### What to do
The word to look for is "feDisplacementMap". Report every line of the entries below that has it.
___ Data for analysis
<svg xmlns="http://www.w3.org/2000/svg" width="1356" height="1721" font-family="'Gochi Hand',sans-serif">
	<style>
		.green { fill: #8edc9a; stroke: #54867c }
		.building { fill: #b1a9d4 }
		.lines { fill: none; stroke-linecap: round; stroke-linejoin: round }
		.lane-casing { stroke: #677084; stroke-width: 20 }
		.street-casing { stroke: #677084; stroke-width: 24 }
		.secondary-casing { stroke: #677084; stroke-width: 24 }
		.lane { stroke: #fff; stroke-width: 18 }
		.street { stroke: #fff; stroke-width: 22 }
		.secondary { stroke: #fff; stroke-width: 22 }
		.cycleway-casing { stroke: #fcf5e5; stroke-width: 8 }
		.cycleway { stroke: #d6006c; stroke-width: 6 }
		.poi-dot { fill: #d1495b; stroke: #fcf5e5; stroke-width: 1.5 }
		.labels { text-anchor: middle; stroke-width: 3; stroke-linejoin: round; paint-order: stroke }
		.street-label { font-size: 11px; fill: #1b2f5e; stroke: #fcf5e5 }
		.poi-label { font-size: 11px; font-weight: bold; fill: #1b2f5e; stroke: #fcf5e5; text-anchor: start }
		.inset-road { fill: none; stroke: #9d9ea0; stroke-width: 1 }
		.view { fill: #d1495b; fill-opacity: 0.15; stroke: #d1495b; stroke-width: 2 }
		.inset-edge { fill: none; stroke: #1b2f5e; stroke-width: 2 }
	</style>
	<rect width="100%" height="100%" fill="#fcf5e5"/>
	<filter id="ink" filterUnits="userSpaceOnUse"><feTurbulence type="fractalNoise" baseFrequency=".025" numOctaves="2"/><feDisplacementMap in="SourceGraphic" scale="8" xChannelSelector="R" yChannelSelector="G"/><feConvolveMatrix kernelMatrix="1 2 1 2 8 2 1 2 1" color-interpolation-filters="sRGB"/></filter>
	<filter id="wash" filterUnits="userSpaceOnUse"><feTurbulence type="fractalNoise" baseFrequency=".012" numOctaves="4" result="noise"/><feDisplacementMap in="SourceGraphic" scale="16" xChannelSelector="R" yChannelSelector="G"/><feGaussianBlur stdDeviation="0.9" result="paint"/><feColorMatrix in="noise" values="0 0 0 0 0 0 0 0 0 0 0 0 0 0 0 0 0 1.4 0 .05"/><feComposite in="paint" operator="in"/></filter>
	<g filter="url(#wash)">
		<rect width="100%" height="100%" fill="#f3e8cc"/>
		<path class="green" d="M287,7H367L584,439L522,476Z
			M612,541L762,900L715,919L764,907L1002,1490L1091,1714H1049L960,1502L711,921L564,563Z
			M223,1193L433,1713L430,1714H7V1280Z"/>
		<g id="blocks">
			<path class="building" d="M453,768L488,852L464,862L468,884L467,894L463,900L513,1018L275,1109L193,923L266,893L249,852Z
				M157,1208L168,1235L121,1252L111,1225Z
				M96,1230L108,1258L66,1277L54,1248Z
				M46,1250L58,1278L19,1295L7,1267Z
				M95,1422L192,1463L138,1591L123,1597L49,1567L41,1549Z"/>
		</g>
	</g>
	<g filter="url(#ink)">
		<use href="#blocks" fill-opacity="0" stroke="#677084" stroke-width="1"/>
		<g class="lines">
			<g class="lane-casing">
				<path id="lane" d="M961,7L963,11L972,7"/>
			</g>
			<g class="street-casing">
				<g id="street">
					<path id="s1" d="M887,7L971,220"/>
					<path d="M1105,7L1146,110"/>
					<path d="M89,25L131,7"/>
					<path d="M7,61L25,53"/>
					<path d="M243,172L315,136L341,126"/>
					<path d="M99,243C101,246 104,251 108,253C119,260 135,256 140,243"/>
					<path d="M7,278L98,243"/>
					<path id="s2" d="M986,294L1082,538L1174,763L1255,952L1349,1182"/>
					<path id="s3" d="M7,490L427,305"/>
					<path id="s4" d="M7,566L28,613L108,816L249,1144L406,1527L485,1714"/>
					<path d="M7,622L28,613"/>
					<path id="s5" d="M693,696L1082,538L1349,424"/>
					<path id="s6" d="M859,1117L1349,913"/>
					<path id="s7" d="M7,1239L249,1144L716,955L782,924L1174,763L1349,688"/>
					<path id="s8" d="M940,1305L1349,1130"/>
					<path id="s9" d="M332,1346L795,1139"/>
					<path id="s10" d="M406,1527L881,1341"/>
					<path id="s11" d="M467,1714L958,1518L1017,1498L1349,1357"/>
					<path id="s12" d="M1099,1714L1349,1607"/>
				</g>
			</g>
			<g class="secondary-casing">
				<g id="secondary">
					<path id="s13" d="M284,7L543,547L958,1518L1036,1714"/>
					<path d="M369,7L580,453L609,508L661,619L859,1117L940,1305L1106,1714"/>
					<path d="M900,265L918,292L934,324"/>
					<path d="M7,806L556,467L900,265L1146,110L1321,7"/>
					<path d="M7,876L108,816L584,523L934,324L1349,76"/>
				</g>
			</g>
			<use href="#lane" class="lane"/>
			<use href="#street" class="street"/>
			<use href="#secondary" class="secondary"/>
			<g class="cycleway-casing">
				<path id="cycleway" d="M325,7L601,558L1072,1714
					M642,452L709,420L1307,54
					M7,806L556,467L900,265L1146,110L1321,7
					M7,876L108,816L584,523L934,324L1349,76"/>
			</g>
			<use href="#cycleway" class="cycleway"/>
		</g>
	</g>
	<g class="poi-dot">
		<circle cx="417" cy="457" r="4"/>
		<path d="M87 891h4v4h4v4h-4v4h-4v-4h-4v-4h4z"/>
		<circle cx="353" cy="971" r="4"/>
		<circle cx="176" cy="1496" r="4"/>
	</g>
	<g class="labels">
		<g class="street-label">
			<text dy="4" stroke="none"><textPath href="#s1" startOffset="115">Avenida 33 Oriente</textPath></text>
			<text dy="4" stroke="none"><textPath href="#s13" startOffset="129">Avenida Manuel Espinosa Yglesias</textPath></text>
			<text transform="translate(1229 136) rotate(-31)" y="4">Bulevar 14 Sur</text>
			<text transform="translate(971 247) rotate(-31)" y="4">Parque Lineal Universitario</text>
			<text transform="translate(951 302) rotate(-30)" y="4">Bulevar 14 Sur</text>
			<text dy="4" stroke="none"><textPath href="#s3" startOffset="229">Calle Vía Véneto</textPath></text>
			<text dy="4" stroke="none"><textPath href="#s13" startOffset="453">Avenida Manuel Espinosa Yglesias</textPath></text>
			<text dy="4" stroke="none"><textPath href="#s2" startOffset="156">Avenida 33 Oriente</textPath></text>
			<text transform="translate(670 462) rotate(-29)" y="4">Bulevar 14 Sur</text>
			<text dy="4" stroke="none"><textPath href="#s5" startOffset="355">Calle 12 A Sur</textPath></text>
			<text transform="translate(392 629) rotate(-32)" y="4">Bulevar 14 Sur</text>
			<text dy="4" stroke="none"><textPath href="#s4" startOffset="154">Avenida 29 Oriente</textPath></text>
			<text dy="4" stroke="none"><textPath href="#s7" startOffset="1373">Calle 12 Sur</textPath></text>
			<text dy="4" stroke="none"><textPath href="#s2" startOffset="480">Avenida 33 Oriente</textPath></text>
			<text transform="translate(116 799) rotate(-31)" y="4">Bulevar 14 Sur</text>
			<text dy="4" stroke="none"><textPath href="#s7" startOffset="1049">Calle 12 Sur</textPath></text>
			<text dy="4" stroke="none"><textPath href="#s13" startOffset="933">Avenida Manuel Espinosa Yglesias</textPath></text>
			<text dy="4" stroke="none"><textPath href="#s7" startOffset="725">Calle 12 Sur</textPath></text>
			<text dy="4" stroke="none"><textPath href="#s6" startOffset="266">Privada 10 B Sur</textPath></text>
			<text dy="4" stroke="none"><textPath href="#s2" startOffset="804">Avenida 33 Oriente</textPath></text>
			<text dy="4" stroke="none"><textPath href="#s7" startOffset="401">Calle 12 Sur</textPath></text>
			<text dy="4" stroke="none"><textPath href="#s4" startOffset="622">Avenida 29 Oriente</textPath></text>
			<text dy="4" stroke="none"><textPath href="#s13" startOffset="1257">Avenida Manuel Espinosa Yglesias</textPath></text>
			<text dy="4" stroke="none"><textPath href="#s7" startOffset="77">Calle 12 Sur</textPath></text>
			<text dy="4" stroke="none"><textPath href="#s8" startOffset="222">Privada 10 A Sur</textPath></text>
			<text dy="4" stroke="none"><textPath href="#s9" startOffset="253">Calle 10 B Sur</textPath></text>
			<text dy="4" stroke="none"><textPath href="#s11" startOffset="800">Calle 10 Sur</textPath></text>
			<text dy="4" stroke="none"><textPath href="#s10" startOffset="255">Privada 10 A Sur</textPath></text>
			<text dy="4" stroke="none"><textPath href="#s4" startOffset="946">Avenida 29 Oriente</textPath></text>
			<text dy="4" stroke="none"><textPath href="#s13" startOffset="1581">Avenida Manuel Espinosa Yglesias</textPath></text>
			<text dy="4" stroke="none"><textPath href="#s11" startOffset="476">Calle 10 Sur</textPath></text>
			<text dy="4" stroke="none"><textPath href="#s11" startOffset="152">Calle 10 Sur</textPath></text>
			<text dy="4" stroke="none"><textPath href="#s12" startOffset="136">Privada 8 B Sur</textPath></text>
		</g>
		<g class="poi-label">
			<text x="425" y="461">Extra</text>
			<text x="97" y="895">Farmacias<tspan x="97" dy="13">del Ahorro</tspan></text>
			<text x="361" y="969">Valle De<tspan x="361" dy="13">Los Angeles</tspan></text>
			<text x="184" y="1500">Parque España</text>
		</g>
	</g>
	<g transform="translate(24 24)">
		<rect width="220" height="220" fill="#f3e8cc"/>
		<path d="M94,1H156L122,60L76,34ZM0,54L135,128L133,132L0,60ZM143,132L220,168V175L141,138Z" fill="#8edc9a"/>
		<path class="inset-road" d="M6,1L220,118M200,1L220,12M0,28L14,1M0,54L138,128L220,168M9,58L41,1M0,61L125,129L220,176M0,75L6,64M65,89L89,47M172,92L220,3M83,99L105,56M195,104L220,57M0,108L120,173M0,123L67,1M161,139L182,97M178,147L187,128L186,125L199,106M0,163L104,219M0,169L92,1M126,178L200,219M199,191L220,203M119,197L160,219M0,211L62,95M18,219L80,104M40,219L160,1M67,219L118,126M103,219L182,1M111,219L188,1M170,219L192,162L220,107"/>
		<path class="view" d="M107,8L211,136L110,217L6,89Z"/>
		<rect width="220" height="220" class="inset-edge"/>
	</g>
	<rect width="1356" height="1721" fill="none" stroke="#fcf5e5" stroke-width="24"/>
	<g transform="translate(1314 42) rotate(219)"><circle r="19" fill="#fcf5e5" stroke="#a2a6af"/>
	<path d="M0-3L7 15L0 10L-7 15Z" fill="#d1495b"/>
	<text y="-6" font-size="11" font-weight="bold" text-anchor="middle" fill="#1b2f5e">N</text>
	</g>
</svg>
______
### Exercise response
	<filter id="ink" filterUnits="userSpaceOnUse"><feTurbulence type="fractalNoise" baseFrequency=".025" numOctaves="2"/><feDisplacementMap in="SourceGraphic" scale="8" xChannelSelector="R" yChannelSelector="G"/><feConvolveMatrix kernelMatrix="1 2 1 2 8 2 1 2 1" color-interpolation-filters="sRGB"/></filter>
	<filter id="wash" filterUnits="userSpaceOnUse"><feTurbulence type="fractalNoise" baseFrequency=".012" numOctaves="4" result="noise"/><feDisplacementMap in="SourceGraphic" scale="16" xChannelSelector="R" yChannelSelector="G"/><feGaussianBlur stdDeviation="0.9" result="paint"/><feColorMatrix in="noise" values="0 0 0 0 0 0 0 0 0 0 0 0 0 0 0 0 0 1.4 0 .05"/><feComposite in="paint" operator="in"/></filter>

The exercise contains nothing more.